An Open Letter to my Sons

Perhaps one of the most difficult parts of being a father is figuring out how to connect to my sons, to pass on to them the things that I have learned, especially when that learning came at a high cost.  We want to give them enough information to allow them o be successful in life while minimizing unnecessary pain.  We want them to know we love them and that we are always available to them.  But finding the time to say it, particularly when caught up in the daily process of making a life and living can be exceptionally difficult.

Sometimes the best way to do it is through a letter,  So today, I am going to take a few moments to pass on some of that information to my sons, and I’m going to let all of you in on the info.

My son,

As you continue to grow, you are going to be confronted by opportunities that will challenge your character.  You will see friends give in to the temptations of immediate gratification of appetite and pride, and you will wonder how much little infractions of a moral code really impact your life.  You may wonder what character is all about, and with good reason.

Allow me, for just a few moments, to explain what I think character is and to build a case for living a life committed to maintaining your character.

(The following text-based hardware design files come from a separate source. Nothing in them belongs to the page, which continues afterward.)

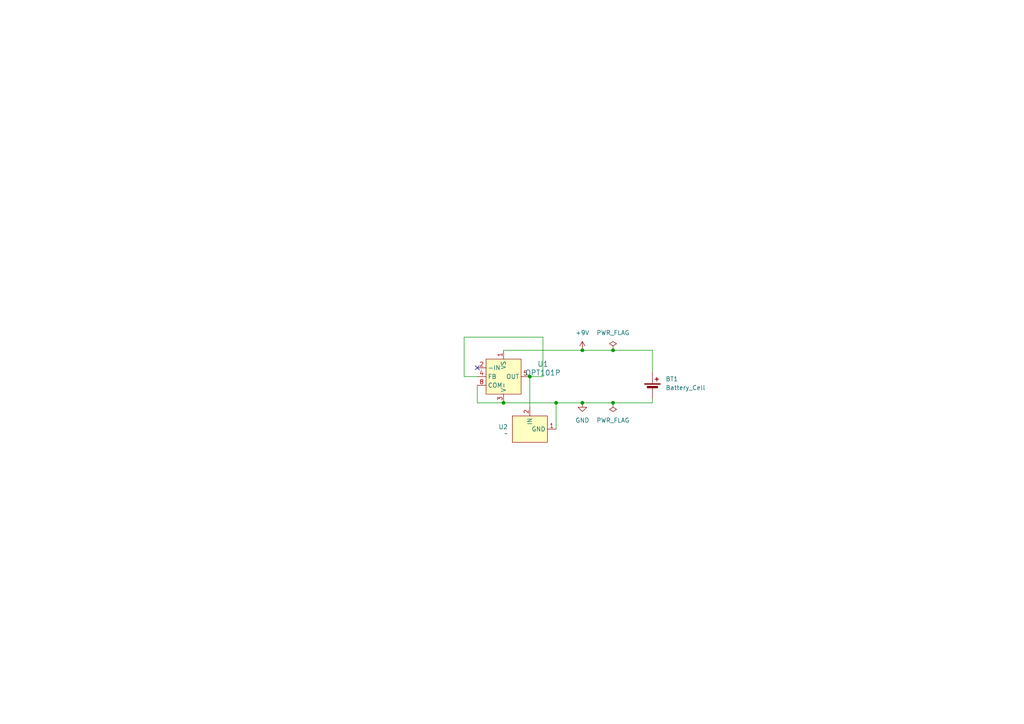
<source format=kicad_sch>
(kicad_sch
	(version 20250114)
	(generator "eeschema")
	(generator_version "9.0")
	(uuid "cfa4a98a-fd35-4db5-8ff8-6d1775bad148")
	(paper "A4")
	
	(junction
		(at 153.67 109.22)
		(diameter 0)
		(color 0 0 0 0)
		(uuid "19208723-493d-4c94-aa00-92cfa4dd2885")
	)
	(junction
		(at 177.8 116.84)
		(diameter 0)
		(color 0 0 0 0)
		(uuid "61d7d862-dd9b-4544-8542-ae1ce88908dc")
	)
	(junction
		(at 146.05 116.84)
		(diameter 0)
		(color 0 0 0 0)
		(uuid "befffada-085a-4e91-a886-fd3520f01fc2")
	)
	(junction
		(at 168.91 101.6)
		(diameter 0)
		(color 0 0 0 0)
		(uuid "ca8516bc-6065-4f01-81f9-e5a962bcb64f")
	)
	(junction
		(at 168.91 116.84)
		(diameter 0)
		(color 0 0 0 0)
		(uuid "d4e08b7a-e765-4423-a651-5d83a5400dfe")
	)
	(junction
		(at 161.29 116.84)
		(diameter 0)
		(color 0 0 0 0)
		(uuid "f3ad6d2f-ae4e-4fae-a904-b2b8ffd41ac9")
	)
	(junction
		(at 177.8 101.6)
		(diameter 0)
		(color 0 0 0 0)
		(uuid "fe4347a7-69ac-4aef-be3f-e85dcf39883c")
	)
	(no_connect
		(at 138.43 106.68)
		(uuid "fdd405dd-bcbb-4ea0-955e-f80244c0452c")
	)
	(wire
		(pts
			(xy 146.05 116.84) (xy 161.29 116.84)
		)
		(stroke
			(width 0)
			(type default)
		)
		(uuid "008a5da9-d268-4d82-ad26-915a078d35b9")
	)
	(wire
		(pts
			(xy 134.62 97.79) (xy 157.48 97.79)
		)
		(stroke
			(width 0)
			(type default)
		)
		(uuid "306d0745-2706-4d9c-a17a-2b14ff6f6b69")
	)
	(wire
		(pts
			(xy 138.43 109.22) (xy 134.62 109.22)
		)
		(stroke
			(width 0)
			(type default)
		)
		(uuid "3b815c2d-e269-42ca-93f7-573f54c6367c")
	)
	(wire
		(pts
			(xy 153.67 109.22) (xy 157.48 109.22)
		)
		(stroke
			(width 0)
			(type default)
		)
		(uuid "52cdfdad-e1af-46e4-848c-9bade9701d18")
	)
	(wire
		(pts
			(xy 189.23 116.84) (xy 189.23 115.57)
		)
		(stroke
			(width 0)
			(type default)
		)
		(uuid "593cbd73-14f1-4c52-8302-d5777202a4ff")
	)
	(wire
		(pts
			(xy 161.29 116.84) (xy 168.91 116.84)
		)
		(stroke
			(width 0)
			(type default)
		)
		(uuid "5f3f6b73-902a-4ff6-a8c4-47913a303f1c")
	)
	(wire
		(pts
			(xy 168.91 116.84) (xy 177.8 116.84)
		)
		(stroke
			(width 0)
			(type default)
		)
		(uuid "5f8ee16c-5710-461c-97f3-b5124a10b6f9")
	)
	(wire
		(pts
			(xy 161.29 116.84) (xy 161.29 124.46)
		)
		(stroke
			(width 0)
			(type default)
		)
		(uuid "69ff78f1-5d2d-48b5-9fc0-2b9048d74d35")
	)
	(wire
		(pts
			(xy 134.62 109.22) (xy 134.62 97.79)
		)
		(stroke
			(width 0)
			(type default)
		)
		(uuid "752c29aa-b1a9-4683-ab20-3ccbaaaaf2a4")
	)
	(wire
		(pts
			(xy 189.23 101.6) (xy 177.8 101.6)
		)
		(stroke
			(width 0)
			(type default)
		)
		(uuid "76b09f2f-b180-4dd8-8202-7508bd2260f9")
	)
	(wire
		(pts
			(xy 138.43 116.84) (xy 146.05 116.84)
		)
		(stroke
			(width 0)
			(type default)
		)
		(uuid "810da289-efe6-4539-9849-d03081644e6d")
	)
	(wire
		(pts
			(xy 138.43 111.76) (xy 138.43 116.84)
		)
		(stroke
			(width 0)
			(type default)
		)
		(uuid "8c488c2e-3940-404d-9cbc-f7152f4756d2")
	)
	(wire
		(pts
			(xy 157.48 97.79) (xy 157.48 109.22)
		)
		(stroke
			(width 0)
			(type default)
		)
		(uuid "8dd748ca-f7b7-442c-8b5e-8eaabc53e6a5")
	)
	(wire
		(pts
			(xy 189.23 116.84) (xy 177.8 116.84)
		)
		(stroke
			(width 0)
			(type default)
		)
		(uuid "a7097f75-1cde-4f9c-a8ce-48dadd783016")
	)
	(wire
		(pts
			(xy 153.67 109.22) (xy 153.67 118.11)
		)
		(stroke
			(width 0)
			(type default)
		)
		(uuid "b94c3c9d-0ea1-4c0c-a74a-c466a7b4454a")
	)
	(wire
		(pts
			(xy 168.91 101.6) (xy 146.05 101.6)
		)
		(stroke
			(width 0)
			(type default)
		)
		(uuid "ebd4110f-dba5-4aef-801e-911fefccbba7")
	)
	(wire
		(pts
			(xy 189.23 107.95) (xy 189.23 101.6)
		)
		(stroke
			(width 0)
			(type default)
		)
		(uuid "fb4dff1c-2f60-4131-82dc-898bf5af4bce")
	)
	(wire
		(pts
			(xy 177.8 101.6) (xy 168.91 101.6)
		)
		(stroke
			(width 0)
			(type default)
		)
		(uuid "fba1496c-1443-4c3b-872b-1fde3d1a2c0d")
	)
	(symbol
		(lib_id "power:PWR_FLAG")
		(at 177.8 116.84 180)
		(unit 1)
		(exclude_from_sim no)
		(in_bom yes)
		(on_board yes)
		(dnp no)
		(fields_autoplaced yes)
		(uuid "106288f6-0d6f-4a13-8356-76e1e454490b")
		(property "Reference" "#FLG02"
			(at 177.8 118.745 0)
			(effects
				(font
					(size 1.27 1.27)
				)
				(hide yes)
			)
		)
		(property "Value" "PWR_FLAG"
			(at 177.8 121.92 0)
			(effects
				(font
					(size 1.27 1.27)
				)
			)
		)
		(property "Footprint" ""
			(at 177.8 116.84 0)
			(effects
				(font
					(size 1.27 1.27)
				)
				(hide yes)
			)
		)
		(property "Datasheet" "~"
			(at 177.8 116.84 0)
			(effects
				(font
					(size 1.27 1.27)
				)
				(hide yes)
			)
		)
		(property "Description" ""
			(at 177.8 116.84 0)
			(effects
				(font
					(size 1.27 1.27)
				)
				(hide yes)
			)
		)
		(pin "1"
			(uuid "06cbfdde-1271-4cc8-8595-8631eaacc040")
		)
		(instances
			(project "compact_photodiode_v2"
				(path "/cfa4a98a-fd35-4db5-8ff8-6d1775bad148"
					(reference "#FLG02")
					(unit 1)
				)
			)
		)
	)
	(symbol
		(lib_id "power:GND")
		(at 168.91 116.84 0)
		(unit 1)
		(exclude_from_sim no)
		(in_bom yes)
		(on_board yes)
		(dnp no)
		(fields_autoplaced yes)
		(uuid "219222de-1575-4385-9707-0fa3dd1df3f1")
		(property "Reference" "#PWR01"
			(at 168.91 123.19 0)
			(effects
				(font
					(size 1.27 1.27)
				)
				(hide yes)
			)
		)
		(property "Value" "GND"
			(at 168.91 121.92 0)
			(effects
				(font
					(size 1.27 1.27)
				)
			)
		)
		(property "Footprint" ""
			(at 168.91 116.84 0)
			(effects
				(font
					(size 1.27 1.27)
				)
				(hide yes)
			)
		)
		(property "Datasheet" ""
			(at 168.91 116.84 0)
			(effects
				(font
					(size 1.27 1.27)
				)
				(hide yes)
			)
		)
		(property "Description" ""
			(at 168.91 116.84 0)
			(effects
				(font
					(size 1.27 1.27)
				)
				(hide yes)
			)
		)
		(pin "1"
			(uuid "503747a7-9e70-4948-9b47-41597977233c")
		)
		(instances
			(project "compact_photodiode_v2"
				(path "/cfa4a98a-fd35-4db5-8ff8-6d1775bad148"
					(reference "#PWR01")
					(unit 1)
				)
			)
		)
	)
	(symbol
		(lib_id "Device:Battery_Cell")
		(at 189.23 113.03 0)
		(unit 1)
		(exclude_from_sim no)
		(in_bom yes)
		(on_board yes)
		(dnp no)
		(fields_autoplaced yes)
		(uuid "62e5413b-0794-4823-b775-d368bd20eaa3")
		(property "Reference" "BT1"
			(at 193.04 109.9185 0)
			(effects
				(font
					(size 1.27 1.27)
				)
				(justify left)
			)
		)
		(property "Value" "Battery_Cell"
			(at 193.04 112.4585 0)
			(effects
				(font
					(size 1.27 1.27)
				)
				(justify left)
			)
		)
		(property "Footprint" "Connector_BarrelJack:BarrelJack_CUI_PJ-102AH_Horizontal"
			(at 189.23 111.506 90)
			(effects
				(font
					(size 1.27 1.27)
				)
				(hide yes)
			)
		)
		(property "Datasheet" "~"
			(at 189.23 111.506 90)
			(effects
				(font
					(size 1.27 1.27)
				)
				(hide yes)
			)
		)
		(property "Description" ""
			(at 189.23 113.03 0)
			(effects
				(font
					(size 1.27 1.27)
				)
				(hide yes)
			)
		)
		(pin "1"
			(uuid "0b0be767-5c7e-4d82-a532-a7cad6946bb1")
		)
		(pin "2"
			(uuid "5aaca430-2573-4c12-8f32-cc97b5c2d5fb")
		)
		(instances
			(project "compact_photodiode_v2"
				(path "/cfa4a98a-fd35-4db5-8ff8-6d1775bad148"
					(reference "BT1")
					(unit 1)
				)
			)
		)
	)
	(symbol
		(lib_id "power:PWR_FLAG")
		(at 177.8 101.6 0)
		(unit 1)
		(exclude_from_sim no)
		(in_bom yes)
		(on_board yes)
		(dnp no)
		(fields_autoplaced yes)
		(uuid "a7d2ac6e-cf0a-44f9-9b5d-20a4dd184147")
		(property "Reference" "#FLG01"
			(at 177.8 99.695 0)
			(effects
				(font
					(size 1.27 1.27)
				)
				(hide yes)
			)
		)
		(property "Value" "PWR_FLAG"
			(at 177.8 96.52 0)
			(effects
				(font
					(size 1.27 1.27)
				)
			)
		)
		(property "Footprint" ""
			(at 177.8 101.6 0)
			(effects
				(font
					(size 1.27 1.27)
				)
				(hide yes)
			)
		)
		(property "Datasheet" "~"
			(at 177.8 101.6 0)
			(effects
				(font
					(size 1.27 1.27)
				)
				(hide yes)
			)
		)
		(property "Description" ""
			(at 177.8 101.6 0)
			(effects
				(font
					(size 1.27 1.27)
				)
				(hide yes)
			)
		)
		(pin "1"
			(uuid "ada90031-89c6-411e-98a9-0fa86c8d9f73")
		)
		(instances
			(project "compact_photodiode_v2"
				(path "/cfa4a98a-fd35-4db5-8ff8-6d1775bad148"
					(reference "#FLG01")
					(unit 1)
				)
			)
		)
	)
	(symbol
		(lib_id "dk_Optical-Sensors-Ambient-Light-IR-UV-Sensors:OPT101P")
		(at 146.05 109.22 0)
		(unit 1)
		(exclude_from_sim no)
		(in_bom yes)
		(on_board yes)
		(dnp no)
		(fields_autoplaced yes)
		(uuid "b972bd41-c2f7-453f-a0bf-a86ba6d6377c")
		(property "Reference" "U1"
			(at 157.48 105.5721 0)
			(effects
				(font
					(size 1.524 1.524)
				)
			)
		)
		(property "Value" "OPT101P"
			(at 157.48 108.1121 0)
			(effects
				(font
					(size 1.524 1.524)
				)
			)
		)
		(property "Footprint" "digikey-footprints:DIP-8_W7.62mm"
			(at 151.13 104.14 0)
			(effects
				(font
					(size 1.524 1.524)
				)
				(justify left)
				(hide yes)
			)
		)
		(property "Datasheet" "http://www.ti.com/general/docs/suppproductinfo.tsp?distId=10&gotoUrl=http%3A%2F%2Fwww.ti.com%2Flit%2Fgpn%2Fopt101"
			(at 151.13 101.6 0)
			(effects
				(font
					(size 1.524 1.524)
				)
				(justify left)
				(hide yes)
			)
		)
		(property "Description" "SENSOR OPT 650NM AMBIENT 8DIP"
			(at 151.13 83.82 0)
			(effects
				(font
					(size 1.524 1.524)
				)
				(justify left)
				(hide yes)
			)
		)
		(property "Digi-Key_PN" "296-23090-5-ND"
			(at 151.13 99.06 0)
			(effects
				(font
					(size 1.524 1.524)
				)
				(justify left)
				(hide yes)
			)
		)
		(property "MPN" "OPT101P"
			(at 151.13 96.52 0)
			(effects
				(font
					(size 1.524 1.524)
				)
				(justify left)
				(hide yes)
			)
		)
		(property "Category" "Sensors, Transducers"
			(at 151.13 93.98 0)
			(effects
				(font
					(size 1.524 1.524)
				)
				(justify left)
				(hide yes)
			)
		)
		(property "Family" "Optical Sensors - Ambient Light, IR, UV Sensors"
			(at 151.13 91.44 0)
			(effects
				(font
					(size 1.524 1.524)
				)
				(justify left)
				(hide yes)
			)
		)
		(property "DK_Datasheet_Link" "http://www.ti.com/general/docs/suppproductinfo.tsp?distId=10&gotoUrl=http%3A%2F%2Fwww.ti.com%2Flit%2Fgpn%2Fopt101"
			(at 151.13 88.9 0)
			(effects
				(font
					(size 1.524 1.524)
				)
				(justify left)
				(hide yes)
			)
		)
		(property "DK_Detail_Page" "/product-detail/en/texas-instruments/OPT101P/296-23090-5-ND/251177"
			(at 151.13 86.36 0)
			(effects
				(font
					(size 1.524 1.524)
				)
				(justify left)
				(hide yes)
			)
		)
		(property "Manufacturer" "Texas Instruments"
			(at 151.13 81.28 0)
			(effects
				(font
					(size 1.524 1.524)
				)
				(justify left)
				(hide yes)
			)
		)
		(property "Status" "Active"
			(at 151.13 78.74 0)
			(effects
				(font
					(size 1.524 1.524)
				)
				(justify left)
				(hide yes)
			)
		)
		(pin "6"
			(uuid "49a66d94-b846-445b-8105-3488c250710d")
		)
		(pin "7"
			(uuid "341d9830-623e-4426-bd76-9eb85de68484")
		)
		(pin "2"
			(uuid "47e8f61c-18e2-41e0-86c4-398446f0f62d")
		)
		(pin "4"
			(uuid "236c8bcf-7fdf-4582-9e3c-3655a66b4133")
		)
		(pin "1"
			(uuid "ef8a158f-6be6-4722-bf31-c268b3b8c3e3")
		)
		(pin "5"
			(uuid "cb8890bb-df40-417c-93b8-3aa741575a6d")
		)
		(pin "3"
			(uuid "c8e50a60-ac23-4fb3-9023-8551584d2be8")
		)
		(pin "8"
			(uuid "2b2123da-a229-486a-96dc-b37589d529d1")
		)
		(instances
			(project "compact_photodiode_v2"
				(path "/cfa4a98a-fd35-4db5-8ff8-6d1775bad148"
					(reference "U1")
					(unit 1)
				)
			)
		)
	)
	(symbol
		(lib_id "power:+9V")
		(at 168.91 101.6 0)
		(unit 1)
		(exclude_from_sim no)
		(in_bom yes)
		(on_board yes)
		(dnp no)
		(fields_autoplaced yes)
		(uuid "cbc866e2-5fa5-4f6b-a150-9f5f67761098")
		(property "Reference" "#PWR02"
			(at 168.91 105.41 0)
			(effects
				(font
					(size 1.27 1.27)
				)
				(hide yes)
			)
		)
		(property "Value" "+9V"
			(at 168.91 96.52 0)
			(effects
				(font
					(size 1.27 1.27)
				)
			)
		)
		(property "Footprint" ""
			(at 168.91 101.6 0)
			(effects
				(font
					(size 1.27 1.27)
				)
				(hide yes)
			)
		)
		(property "Datasheet" ""
			(at 168.91 101.6 0)
			(effects
				(font
					(size 1.27 1.27)
				)
				(hide yes)
			)
		)
		(property "Description" ""
			(at 168.91 101.6 0)
			(effects
				(font
					(size 1.27 1.27)
				)
				(hide yes)
			)
		)
		(pin "1"
			(uuid "36b56aa8-0a1d-4b49-9848-beffab01b57c")
		)
		(instances
			(project "compact_photodiode_v2"
				(path "/cfa4a98a-fd35-4db5-8ff8-6d1775bad148"
					(reference "#PWR02")
					(unit 1)
				)
			)
		)
	)
	(symbol
		(lib_id "RF_Connectors:0731000103")
		(at 153.67 124.46 180)
		(unit 1)
		(exclude_from_sim no)
		(in_bom yes)
		(on_board yes)
		(dnp no)
		(fields_autoplaced yes)
		(uuid "e2b70894-4cab-438b-a7c4-7bd15ee6191d")
		(property "Reference" "U2"
			(at 147.32 123.8249 0)
			(effects
				(font
					(size 1.27 1.27)
				)
				(justify left)
			)
		)
		(property "Value" "~"
			(at 147.32 125.73 0)
			(effects
				(font
					(size 1.27 1.27)
				)
				(justify left)
			)
		)
		(property "Footprint" "0731000103:SMB_Molex_0731000103_THT_RA"
			(at 153.67 124.46 0)
			(effects
				(font
					(size 1.27 1.27)
				)
				(hide yes)
			)
		)
		(property "Datasheet" ""
			(at 153.67 124.46 0)
			(effects
				(font
					(size 1.27 1.27)
				)
				(hide yes)
			)
		)
		(property "Description" ""
			(at 153.67 124.46 0)
			(effects
				(font
					(size 1.27 1.27)
				)
				(hide yes)
			)
		)
		(pin "1"
			(uuid "a87166eb-7744-4d52-a8be-61d92f536780")
		)
		(pin "2"
			(uuid "77326393-4cd8-4182-b39b-ac4b839706c8")
		)
		(instances
			(project ""
				(path "/cfa4a98a-fd35-4db5-8ff8-6d1775bad148"
					(reference "U2")
					(unit 1)
				)
			)
		)
	)
	(sheet_instances
		(path "/"
			(page "1")
		)
	)
	(embedded_fonts no)
)

</source>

Character is one of those words that we use, and that we think everyone understands, but sometimes we don’t share the same meaning.  While there are many aspects to the definition, the one I wish to focus on for just a few moments is described by Dictionary.com as “qualities of honesty, courage, or the like; integrity.”  Honesty, courage and integrity.  these three principles might be called the pillars of character.

In today’s society, some will contend that maintaining these standards is too hard, that they are fine ideals to talk about and to use to inspire the lives of children, but that in the lives of adults they are just too lofty to achieve.  That may be true.  Every man that I have known has had times when maintaining these virtues was nearly impossible, and many of us, if not all, have been imperfect at maintaining them in our lives.  But I contend that the struggle is all the more important because it is so hard.

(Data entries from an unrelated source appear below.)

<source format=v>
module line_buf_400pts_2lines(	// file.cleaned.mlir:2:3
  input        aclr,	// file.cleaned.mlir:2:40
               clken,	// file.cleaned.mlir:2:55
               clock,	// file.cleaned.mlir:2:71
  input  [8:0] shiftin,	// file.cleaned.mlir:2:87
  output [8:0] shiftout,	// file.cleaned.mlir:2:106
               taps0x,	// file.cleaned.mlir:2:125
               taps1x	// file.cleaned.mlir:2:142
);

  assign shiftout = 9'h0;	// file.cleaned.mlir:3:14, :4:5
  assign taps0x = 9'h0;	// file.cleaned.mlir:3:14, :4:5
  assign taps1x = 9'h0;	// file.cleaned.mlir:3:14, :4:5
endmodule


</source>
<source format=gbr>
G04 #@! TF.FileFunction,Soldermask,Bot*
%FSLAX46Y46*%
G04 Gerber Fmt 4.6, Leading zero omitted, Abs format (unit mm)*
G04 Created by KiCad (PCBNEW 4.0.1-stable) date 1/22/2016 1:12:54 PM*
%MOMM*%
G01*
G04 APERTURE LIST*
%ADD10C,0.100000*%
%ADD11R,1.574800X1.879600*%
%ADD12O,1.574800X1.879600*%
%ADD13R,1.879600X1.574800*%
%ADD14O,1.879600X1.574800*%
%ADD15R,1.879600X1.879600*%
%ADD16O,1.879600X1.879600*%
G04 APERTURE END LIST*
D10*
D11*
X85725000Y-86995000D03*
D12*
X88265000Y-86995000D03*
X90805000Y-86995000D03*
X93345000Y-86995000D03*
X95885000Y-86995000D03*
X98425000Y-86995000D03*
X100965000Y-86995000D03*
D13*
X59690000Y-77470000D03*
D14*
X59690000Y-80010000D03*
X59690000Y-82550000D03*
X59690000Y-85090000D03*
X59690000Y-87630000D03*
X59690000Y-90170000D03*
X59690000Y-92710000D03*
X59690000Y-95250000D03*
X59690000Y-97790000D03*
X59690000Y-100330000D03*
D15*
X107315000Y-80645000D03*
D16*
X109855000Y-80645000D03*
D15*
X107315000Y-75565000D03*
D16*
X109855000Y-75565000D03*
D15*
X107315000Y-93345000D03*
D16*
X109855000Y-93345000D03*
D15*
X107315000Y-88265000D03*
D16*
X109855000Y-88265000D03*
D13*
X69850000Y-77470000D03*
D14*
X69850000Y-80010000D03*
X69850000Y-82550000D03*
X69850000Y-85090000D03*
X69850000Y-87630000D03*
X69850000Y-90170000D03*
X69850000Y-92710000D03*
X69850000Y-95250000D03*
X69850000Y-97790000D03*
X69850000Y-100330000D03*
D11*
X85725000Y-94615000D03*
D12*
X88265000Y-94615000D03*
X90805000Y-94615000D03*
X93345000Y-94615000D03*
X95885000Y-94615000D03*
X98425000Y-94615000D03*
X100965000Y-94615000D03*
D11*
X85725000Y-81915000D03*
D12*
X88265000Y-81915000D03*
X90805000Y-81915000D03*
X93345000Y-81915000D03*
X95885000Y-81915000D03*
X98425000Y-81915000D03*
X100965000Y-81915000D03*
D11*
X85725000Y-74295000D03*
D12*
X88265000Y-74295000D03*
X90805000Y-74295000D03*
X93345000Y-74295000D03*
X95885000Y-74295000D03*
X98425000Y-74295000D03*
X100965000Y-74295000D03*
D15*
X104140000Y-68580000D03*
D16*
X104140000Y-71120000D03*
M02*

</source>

Consider the politician or activist who spends a lifetime building communities and giving service who is discovered later in his life to have been involved in dishonest business practices, falsifying simple documents to get ahead in life or committing similar lapses in honesty.  All the good that might have been connected with the individual, both past and future, can be destroyed in a few moments.

Or imagine the plight of the man who shies away from difficult things, the risks that are necessary to make changes for the better in his life?  How does such a man encourage his sons or others who might be looking to him for inspiration and encouragement when he takes himself out of the fight?  Such a man will have a difficult time rallying others to fight, especially when the fight is most needed.

Finally, think about situations that you have seen, perhaps in the lives of friends or family or played out in the media, where an individual is shown to be hiding a lie.  Think on the pain that is caused in the lives of family and friends when the deviation is revealed.  A simple lapse in integrity may not result in the crumbling of western civilization, but the trust of family and friends may take significant time to earn back, and may not be earned back fully ever again.

Please understand, son, I’m not saying that if you fall short you are not a man.  I am urging you to never excuse yourself from the fight!  I am lodging an impassioned plea for you to spend every ounce of strength you have in maintaining these pillars.  Strive to be honest, and you will never worry about what others say about you.  Work to be courageous, and when you are weak you will find yourself surrounded by those who will gladly help you.  Live every day with an eye to integrity and you will find yourself at peace in spite of difficulty in every aspect of you life.

Son, I love you.  And I promise you, out of both my own experience and the experiences of the other men of substance in your life, these principles will help you live with success and peace.  And an absence of them will bring nothing but sadness, misery and anguish.  And I love you too much to let that happen to you.

And remember, when you struggle, and when you fall short, you can always start again at any moment, and try one more time to be a man of character.  And I will be right by your side, any time, and will fight with everything I have to help you.

Now go forth into the world, and be a man.